A recurrent theme in much of the human rights literature is how non-western traditions failed to develop a clear rights-based scheme for the accused, in non-western traditions. Those who claim that cultural idioms specific to the Orient blocked the emergence of such an essential right are largely ignorant of how Islamic law makes extra-legal checks on the inviolability of the accused as a legal imperative.
An examination of Islamic judicial law clarifies how in the determination of any criminal charge, Islamic rules relating to criminal procedure guarantee the minimum rights of the accused party. Islamic law aims to prevent arbitrary charges so that the accused is not doubtful of the charges placed against him. The HRC expressed reservations regarding the accused person’s permitted legal duration of detention in police custody and recommended that Sudanese authorities guarantee the right of the detainee to be tried within a reasonable time. Even in countries like the UK which prides itself in a legal tradition where the accused are afforded every protection, human rights lobbies have repeatedly raised public concern for high profile cases. A good illustration involving a violation of an accused person’s rights is the infamous case of Babar Ahmed. Following his arrest in December 2003 by UK anti-terrorist police, Ahmad was released without charge after six days. He was then rearrested on 5th August, 2004 after a U.S. extradition warrant, alleging that he maintained a website which provided support to Chechen mujahideen and Taliban insurgents.

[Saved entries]
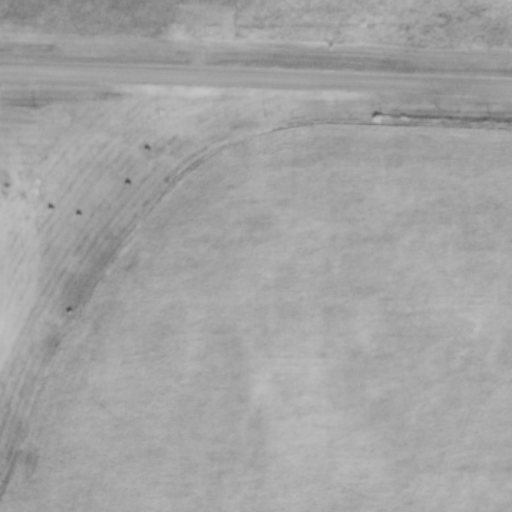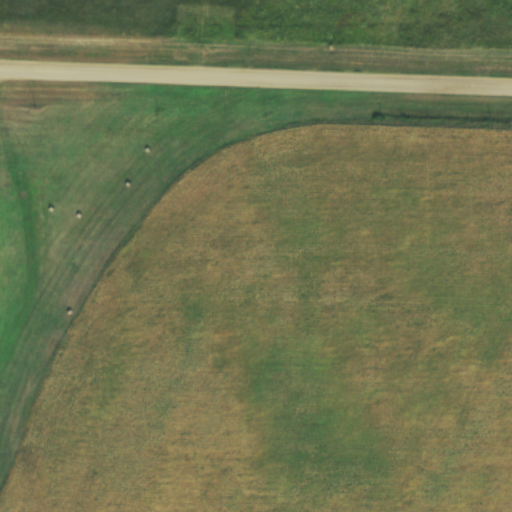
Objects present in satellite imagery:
road: (255, 84)
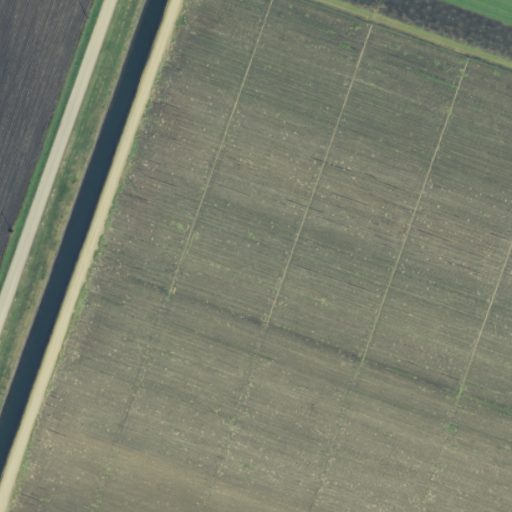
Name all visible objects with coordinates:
road: (60, 172)
road: (89, 255)
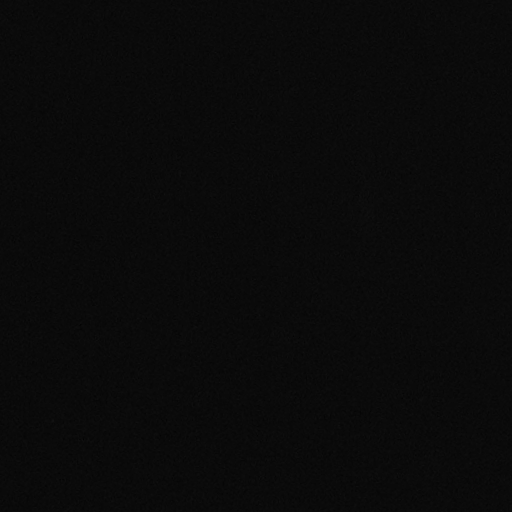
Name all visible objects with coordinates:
river: (125, 436)
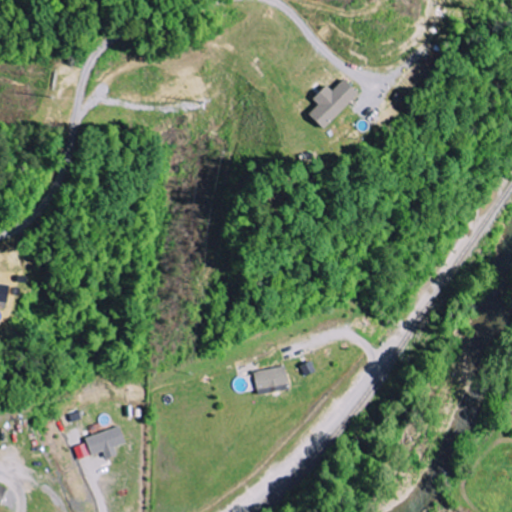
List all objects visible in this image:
building: (336, 102)
building: (6, 293)
railway: (394, 355)
river: (463, 404)
building: (104, 444)
building: (3, 494)
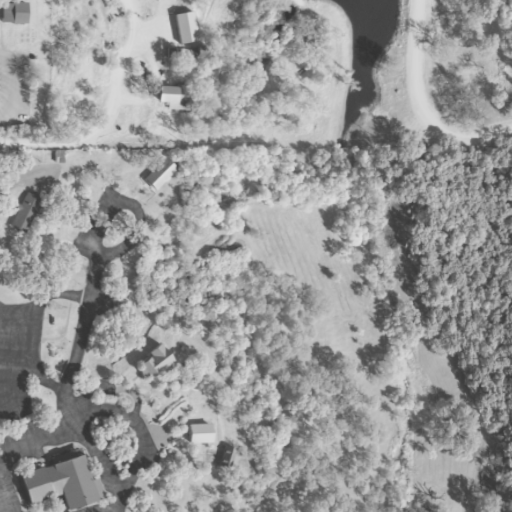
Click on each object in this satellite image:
building: (14, 14)
road: (213, 23)
building: (428, 89)
building: (176, 98)
building: (160, 175)
building: (26, 214)
building: (155, 365)
building: (202, 435)
building: (79, 445)
road: (325, 458)
building: (228, 459)
building: (64, 484)
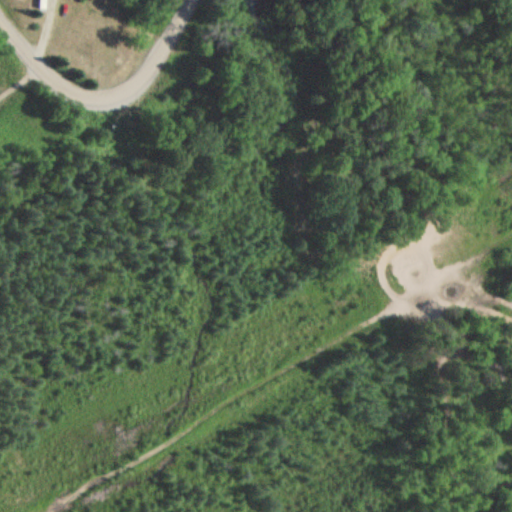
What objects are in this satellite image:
road: (102, 102)
road: (88, 160)
road: (86, 488)
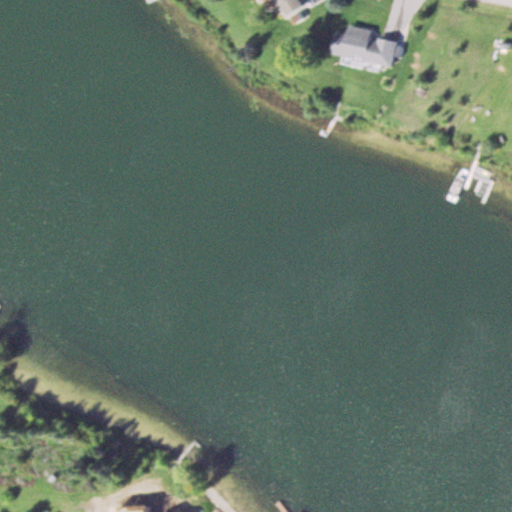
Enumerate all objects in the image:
road: (506, 1)
building: (287, 6)
building: (365, 47)
river: (228, 276)
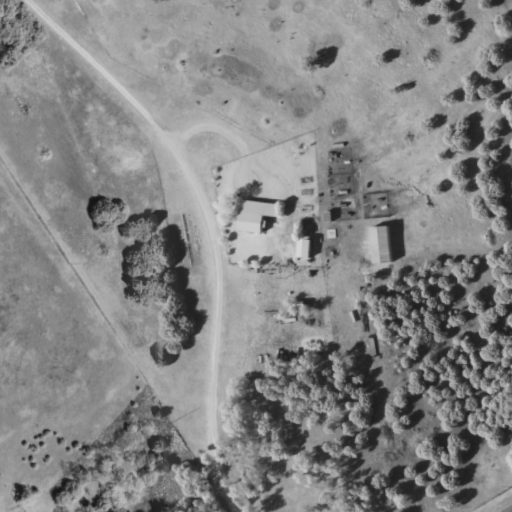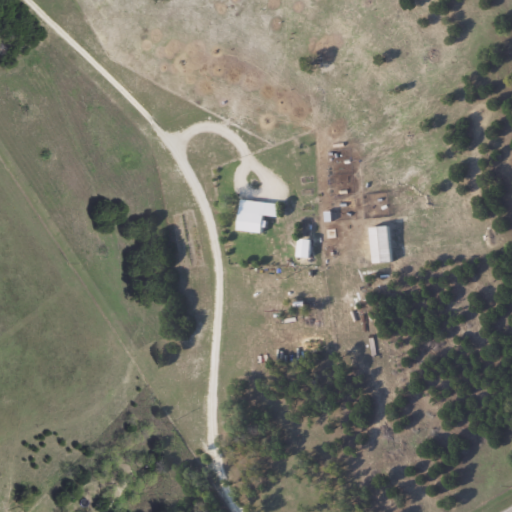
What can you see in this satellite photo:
building: (251, 212)
building: (299, 245)
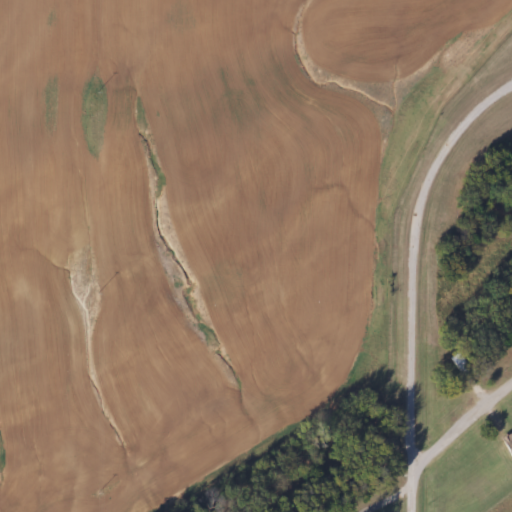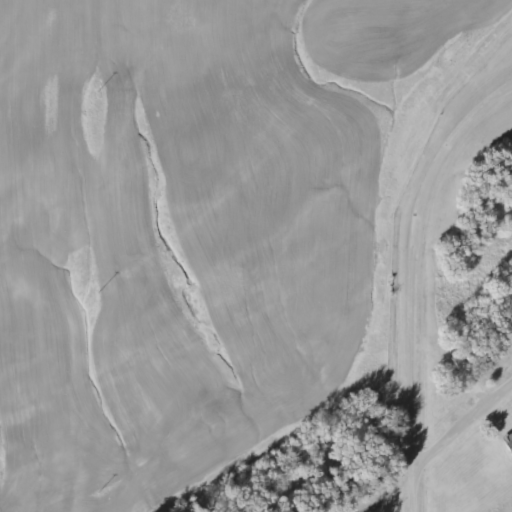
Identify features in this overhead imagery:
road: (243, 112)
road: (420, 262)
road: (448, 441)
building: (506, 443)
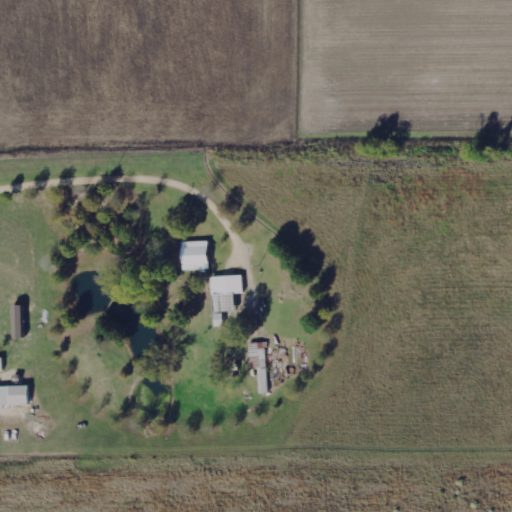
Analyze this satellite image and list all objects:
building: (197, 257)
building: (230, 286)
building: (15, 397)
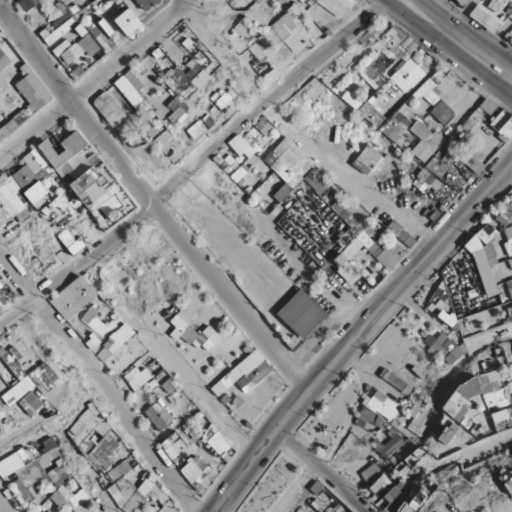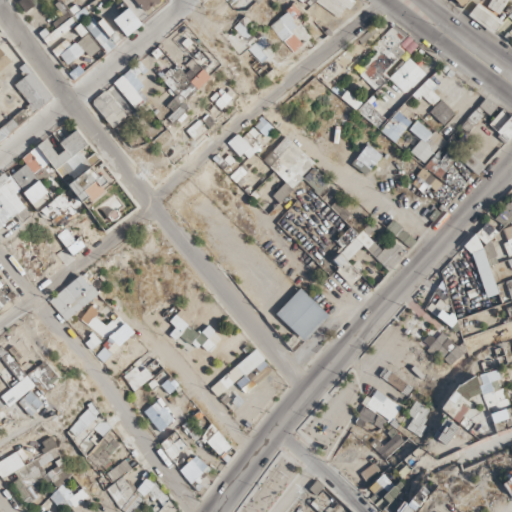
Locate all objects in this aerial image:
road: (465, 32)
road: (446, 47)
building: (409, 73)
road: (194, 166)
road: (391, 211)
building: (485, 270)
road: (361, 335)
road: (477, 445)
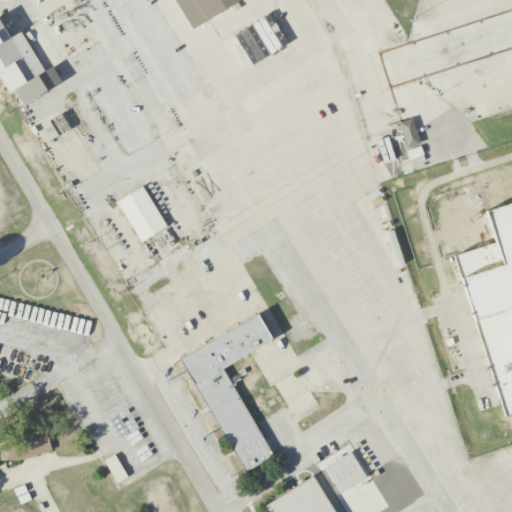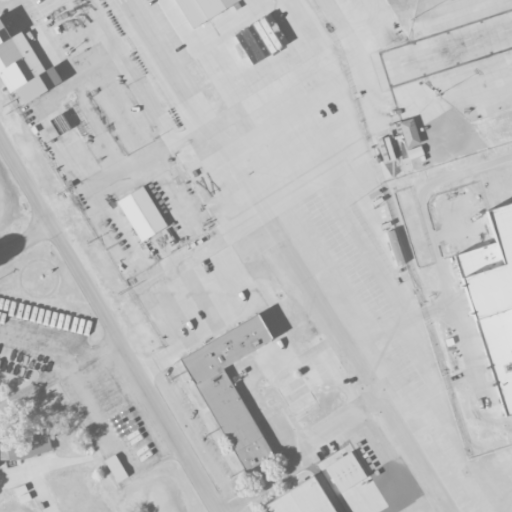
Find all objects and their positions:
building: (200, 10)
building: (202, 10)
airport apron: (459, 54)
building: (22, 68)
building: (22, 68)
building: (408, 133)
building: (414, 152)
building: (141, 214)
building: (141, 214)
airport: (296, 228)
road: (289, 252)
building: (491, 298)
building: (493, 300)
road: (107, 325)
road: (18, 349)
building: (230, 388)
building: (229, 389)
building: (25, 446)
road: (302, 458)
building: (115, 469)
building: (344, 472)
building: (345, 472)
building: (300, 499)
building: (301, 499)
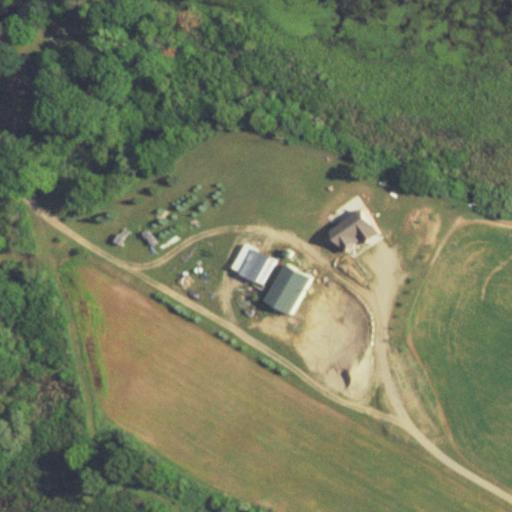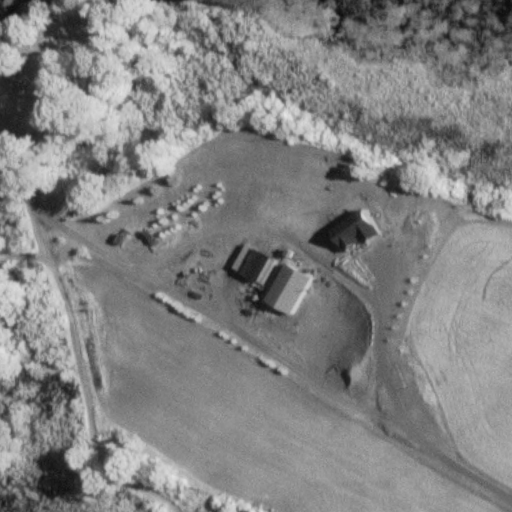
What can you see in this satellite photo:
road: (63, 309)
road: (407, 411)
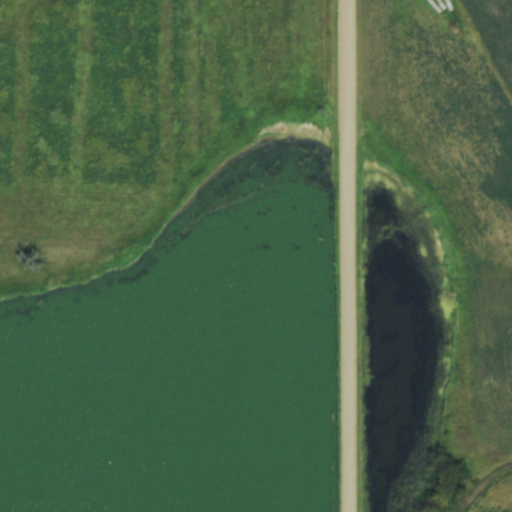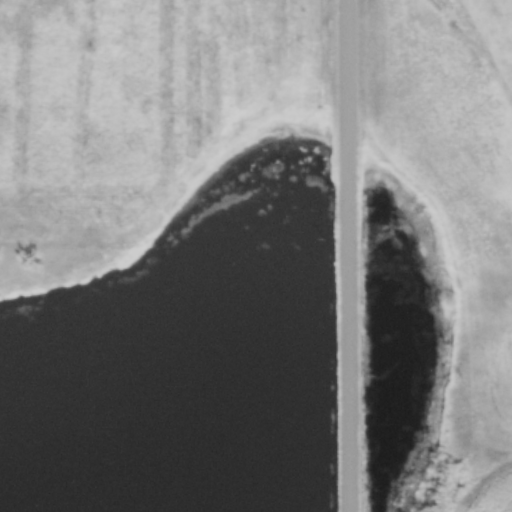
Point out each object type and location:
road: (349, 256)
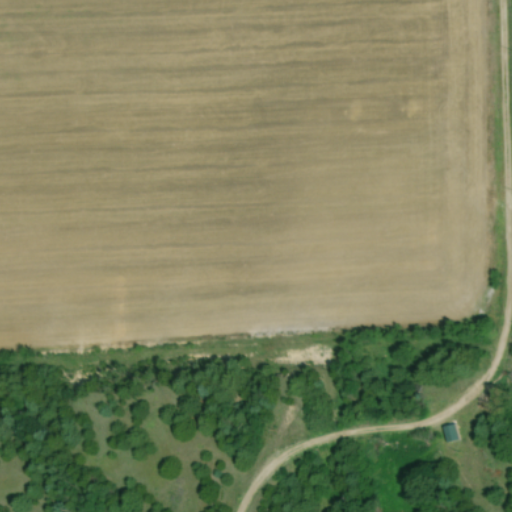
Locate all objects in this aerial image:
road: (501, 340)
building: (448, 433)
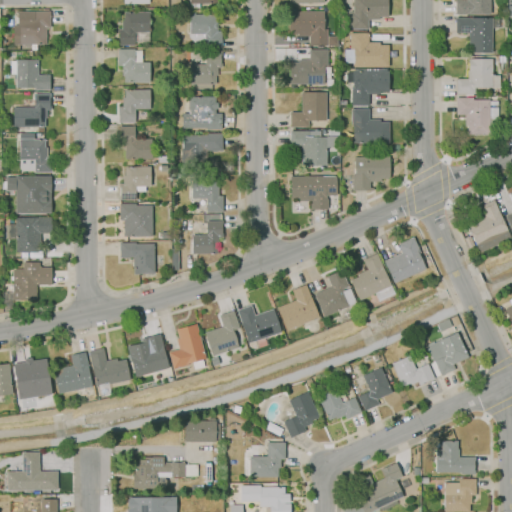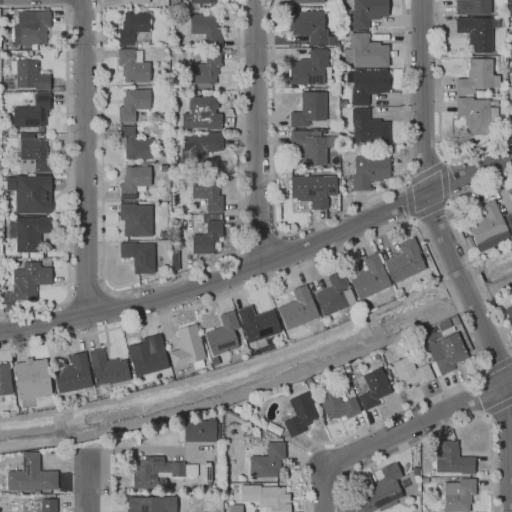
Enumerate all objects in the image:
building: (200, 0)
building: (133, 1)
building: (135, 1)
building: (304, 1)
building: (304, 1)
building: (197, 2)
building: (508, 2)
road: (63, 3)
building: (173, 3)
building: (470, 6)
building: (471, 7)
building: (365, 12)
building: (365, 12)
building: (307, 26)
building: (309, 26)
building: (29, 27)
building: (133, 27)
building: (32, 28)
building: (132, 28)
building: (202, 29)
building: (203, 30)
building: (476, 32)
building: (477, 32)
building: (366, 51)
building: (364, 52)
building: (500, 59)
building: (131, 65)
building: (132, 65)
building: (307, 68)
building: (202, 69)
building: (203, 69)
building: (310, 70)
building: (28, 75)
building: (29, 75)
building: (476, 76)
building: (477, 77)
building: (510, 77)
building: (365, 84)
building: (366, 84)
building: (510, 85)
building: (131, 103)
building: (132, 103)
building: (308, 108)
building: (308, 109)
building: (30, 111)
building: (33, 111)
building: (476, 113)
building: (197, 114)
building: (477, 114)
building: (198, 115)
road: (438, 116)
building: (366, 127)
building: (367, 128)
road: (256, 133)
building: (27, 135)
building: (133, 144)
building: (133, 144)
building: (311, 145)
building: (311, 146)
building: (197, 147)
building: (198, 149)
building: (31, 153)
road: (68, 153)
building: (34, 155)
road: (85, 157)
road: (442, 158)
building: (161, 159)
building: (0, 166)
building: (367, 170)
building: (368, 172)
building: (131, 179)
road: (443, 179)
building: (133, 181)
building: (312, 189)
building: (311, 190)
building: (29, 192)
building: (36, 192)
building: (205, 192)
building: (207, 194)
road: (447, 203)
building: (8, 210)
building: (508, 214)
building: (509, 217)
building: (134, 218)
building: (136, 219)
road: (318, 221)
building: (487, 227)
building: (486, 228)
building: (28, 232)
building: (29, 233)
building: (164, 234)
building: (204, 236)
building: (206, 239)
road: (463, 244)
building: (137, 255)
building: (139, 256)
road: (451, 259)
building: (403, 260)
building: (192, 261)
building: (404, 261)
road: (263, 264)
building: (29, 278)
building: (27, 279)
building: (370, 280)
building: (371, 280)
road: (155, 281)
road: (87, 294)
building: (332, 294)
building: (334, 294)
building: (296, 308)
building: (297, 310)
building: (509, 311)
building: (508, 313)
building: (454, 320)
building: (256, 323)
building: (258, 323)
building: (443, 325)
building: (437, 330)
building: (221, 334)
building: (223, 334)
building: (185, 346)
building: (188, 347)
building: (445, 352)
road: (476, 352)
building: (445, 353)
building: (146, 355)
building: (150, 356)
road: (496, 365)
building: (105, 367)
building: (108, 368)
building: (408, 372)
building: (410, 372)
building: (71, 374)
building: (75, 376)
building: (4, 379)
building: (5, 379)
building: (30, 384)
road: (263, 386)
building: (372, 387)
building: (372, 388)
building: (336, 405)
building: (338, 406)
building: (237, 409)
road: (498, 410)
building: (298, 413)
building: (300, 414)
road: (417, 425)
building: (198, 430)
building: (201, 430)
building: (254, 443)
building: (450, 459)
building: (451, 459)
building: (265, 460)
building: (267, 461)
building: (157, 470)
building: (157, 471)
building: (29, 474)
building: (411, 474)
building: (31, 475)
building: (425, 480)
road: (87, 483)
building: (402, 486)
building: (382, 488)
road: (323, 489)
building: (379, 489)
building: (457, 494)
building: (457, 495)
building: (265, 496)
building: (266, 496)
building: (46, 503)
building: (149, 504)
building: (48, 505)
building: (148, 505)
building: (186, 505)
building: (236, 508)
building: (219, 511)
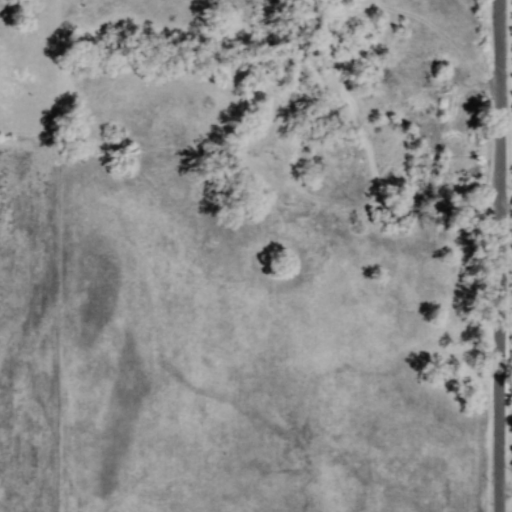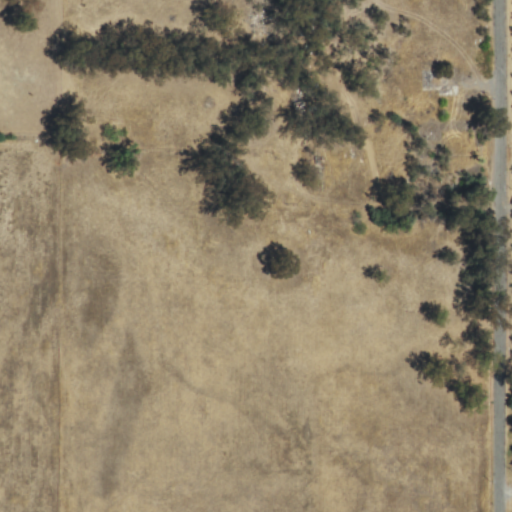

What you will do →
1. Decide whether each statement below agrees with the passage on the rights of the accused, answering yes or no and quoting the deciding words of the passage. (a) The HRC recommended that Sudanese authorities guarantee a detainee's right to be tried within a reasonable time. (b) After the December 2003 arrest by UK anti-terrorist police, the accused was released without charge after six days. (c) The rearrest on 5th August, 2004 followed a warrant issued by UK authorities.
2. Please quote the part of the passage on the rights of the accused that opens with the words containing "A recurrent theme" and closes with "a legal imperative.".

Task-by-task outputs →
1.
(a) Yes: "recommended that Sudanese authorities guarantee the right of the detainee to be tried within a reasonable time"
(b) Yes: "Following his arrest in December 2003 by UK anti-terrorist police, Ahmad was released without charge after six days."
(c) No: "He was then rearrested on 5th August, 2004 after a U.S. extradition warrant"

2.
A recurrent theme in much of the human rights literature is how non-western traditions failed to develop a clear rights-based scheme for the accused, in non-western traditions. Those who claim that cultural idioms specific to the Orient blocked the emergence of such an essential right are largely ignorant of how Islamic law makes extra-legal checks on the inviolability of the accused as a legal imperative.